# Moving back to South Wales soon



## Squadrone Rosso

After 14 years in Warwickshire. Bought a new place in Jersey Marine. Move in 20th September. 

I'll be looking for a good dent man in the Swansea / Neath & Port Talbot area as our 500 has been door dinged this week

Any suggestions please?

Cheers,

Simon


----------



## suspal

ryton's going to miss you then


----------



## Squadrone Rosso

suspal said:


> ryton's going to miss you then


We'll miss it mate. 14 good years but aged family needs to come first


----------



## warren

welcome back dude.


----------



## warren

paint places, can tell you where not to go. good place in pontadawe mate just had his splittys vw done there.


----------



## gar1380

www.liquidpaintwork.co.uk


----------



## Squadrone Rosso

Can't get that site to open. Ideally looking for a good PDR man.
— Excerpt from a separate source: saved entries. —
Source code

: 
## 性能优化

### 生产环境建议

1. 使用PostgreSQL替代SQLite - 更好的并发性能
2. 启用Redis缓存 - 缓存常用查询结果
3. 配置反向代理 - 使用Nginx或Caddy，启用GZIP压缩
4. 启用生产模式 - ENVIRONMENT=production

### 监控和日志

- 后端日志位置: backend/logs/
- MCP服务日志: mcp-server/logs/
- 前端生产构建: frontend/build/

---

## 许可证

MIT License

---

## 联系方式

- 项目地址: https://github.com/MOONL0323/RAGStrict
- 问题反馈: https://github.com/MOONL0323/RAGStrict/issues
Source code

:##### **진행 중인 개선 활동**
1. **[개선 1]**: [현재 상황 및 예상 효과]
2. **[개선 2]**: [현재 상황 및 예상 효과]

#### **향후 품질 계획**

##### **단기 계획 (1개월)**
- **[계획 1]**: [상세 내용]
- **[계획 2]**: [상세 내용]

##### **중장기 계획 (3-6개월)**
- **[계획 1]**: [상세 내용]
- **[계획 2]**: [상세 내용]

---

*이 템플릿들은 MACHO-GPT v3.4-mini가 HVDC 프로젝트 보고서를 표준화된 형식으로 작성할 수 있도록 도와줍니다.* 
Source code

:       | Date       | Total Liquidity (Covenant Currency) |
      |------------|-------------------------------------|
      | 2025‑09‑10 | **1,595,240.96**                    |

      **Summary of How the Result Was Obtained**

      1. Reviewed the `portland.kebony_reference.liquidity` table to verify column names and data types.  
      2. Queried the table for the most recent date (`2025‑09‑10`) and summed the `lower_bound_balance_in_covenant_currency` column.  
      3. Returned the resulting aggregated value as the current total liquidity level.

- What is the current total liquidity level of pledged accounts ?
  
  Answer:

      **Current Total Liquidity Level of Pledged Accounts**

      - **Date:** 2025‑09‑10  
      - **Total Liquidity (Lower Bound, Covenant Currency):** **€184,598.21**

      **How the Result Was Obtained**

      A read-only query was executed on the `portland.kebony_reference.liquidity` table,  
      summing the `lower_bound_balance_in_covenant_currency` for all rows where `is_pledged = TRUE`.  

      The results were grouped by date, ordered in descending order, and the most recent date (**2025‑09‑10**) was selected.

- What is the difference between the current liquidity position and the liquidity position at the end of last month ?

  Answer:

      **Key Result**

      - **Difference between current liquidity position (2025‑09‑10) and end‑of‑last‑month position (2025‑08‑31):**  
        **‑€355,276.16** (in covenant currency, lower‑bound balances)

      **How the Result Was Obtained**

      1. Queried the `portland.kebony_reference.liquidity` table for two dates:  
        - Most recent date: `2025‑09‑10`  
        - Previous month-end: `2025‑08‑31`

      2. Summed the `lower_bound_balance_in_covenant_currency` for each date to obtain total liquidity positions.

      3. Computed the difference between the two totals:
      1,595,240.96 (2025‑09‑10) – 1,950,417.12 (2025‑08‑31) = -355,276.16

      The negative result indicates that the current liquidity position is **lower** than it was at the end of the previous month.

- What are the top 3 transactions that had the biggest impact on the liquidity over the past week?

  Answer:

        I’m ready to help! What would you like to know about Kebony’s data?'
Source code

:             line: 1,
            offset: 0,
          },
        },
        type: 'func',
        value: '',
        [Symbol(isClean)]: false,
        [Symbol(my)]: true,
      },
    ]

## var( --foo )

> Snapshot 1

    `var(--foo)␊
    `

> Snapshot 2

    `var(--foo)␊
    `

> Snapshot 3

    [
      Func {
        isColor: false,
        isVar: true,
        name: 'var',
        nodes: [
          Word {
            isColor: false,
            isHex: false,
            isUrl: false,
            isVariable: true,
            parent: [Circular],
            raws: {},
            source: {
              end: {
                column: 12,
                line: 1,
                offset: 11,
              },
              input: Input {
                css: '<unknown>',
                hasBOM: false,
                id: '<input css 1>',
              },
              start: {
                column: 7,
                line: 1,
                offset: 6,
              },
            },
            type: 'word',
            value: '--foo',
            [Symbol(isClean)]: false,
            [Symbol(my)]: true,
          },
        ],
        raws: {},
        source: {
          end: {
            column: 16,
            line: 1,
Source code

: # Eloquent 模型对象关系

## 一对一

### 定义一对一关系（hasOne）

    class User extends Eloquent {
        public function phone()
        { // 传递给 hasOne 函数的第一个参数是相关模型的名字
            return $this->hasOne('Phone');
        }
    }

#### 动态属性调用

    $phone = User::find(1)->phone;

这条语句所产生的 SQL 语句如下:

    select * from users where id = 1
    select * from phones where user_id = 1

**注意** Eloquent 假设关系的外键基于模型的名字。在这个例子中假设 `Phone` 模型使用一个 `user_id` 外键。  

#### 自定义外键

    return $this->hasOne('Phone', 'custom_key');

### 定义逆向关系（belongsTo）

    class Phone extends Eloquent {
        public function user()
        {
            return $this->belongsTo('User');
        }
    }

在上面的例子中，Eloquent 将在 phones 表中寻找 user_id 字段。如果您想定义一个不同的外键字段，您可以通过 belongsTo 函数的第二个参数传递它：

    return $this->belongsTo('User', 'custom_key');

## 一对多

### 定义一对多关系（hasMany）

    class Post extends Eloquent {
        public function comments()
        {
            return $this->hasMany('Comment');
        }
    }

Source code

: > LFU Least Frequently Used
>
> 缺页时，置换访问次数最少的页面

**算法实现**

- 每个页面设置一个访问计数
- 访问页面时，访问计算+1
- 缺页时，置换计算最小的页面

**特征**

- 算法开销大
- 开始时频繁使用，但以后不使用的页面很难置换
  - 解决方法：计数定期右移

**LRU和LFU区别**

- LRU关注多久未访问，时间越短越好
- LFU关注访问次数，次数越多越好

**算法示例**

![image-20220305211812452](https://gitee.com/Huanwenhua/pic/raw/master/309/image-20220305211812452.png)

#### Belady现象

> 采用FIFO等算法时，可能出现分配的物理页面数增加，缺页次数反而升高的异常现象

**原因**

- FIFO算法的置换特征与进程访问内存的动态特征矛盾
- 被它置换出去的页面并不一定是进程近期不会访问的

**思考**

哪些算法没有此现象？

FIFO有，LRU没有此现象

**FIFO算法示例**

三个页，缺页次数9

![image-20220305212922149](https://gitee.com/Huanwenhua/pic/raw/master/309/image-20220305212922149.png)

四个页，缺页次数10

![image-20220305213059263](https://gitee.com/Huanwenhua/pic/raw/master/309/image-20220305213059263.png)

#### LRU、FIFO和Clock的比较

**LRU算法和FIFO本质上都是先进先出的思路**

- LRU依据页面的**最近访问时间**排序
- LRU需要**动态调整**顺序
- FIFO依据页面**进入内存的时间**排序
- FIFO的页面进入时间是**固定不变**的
I normally use Dentcraft in Sheldon. Might try to pop there before we head back...


----------



## littlejack

Welcome back mate....


----------



## warren

that's the one:thumb:


----------



## BM-Addict

I have used Craig Excelldent many times. He is very good.
He is mobile, based in Haverfordwest, and works across to Cardiff and maybe Newport.


----------



## BM-Addict

I have used Craig Excelldent many times. He is very good.
He is mobile, based in Haverfordwest, and works across to Cardiff and maybe Newport.
His number is 07968 542862.
Cheers

Roland


----------



## bazz

welcome back to south wales dude


----------



## Pugland53

Welcome back! I'm from Skewen so not far from you.


----------



## Squadrone Rosso

Thanks. T minus 19 days.....


----------



## Dan UAS

Great info on exceldent. I have been looking for a while for my black megane, especially since I machine polished, sealed and waxed it and can see every mark from space! I did use a guy in swansea who also does tinting and although it was a massive dent to start I think he could have done more with it. Will give these guys a ring this week


----------



## Squadrone Rosso

Good news, thanks.

Less than two weeks now. In laws called in today & it's very nearly complete


----------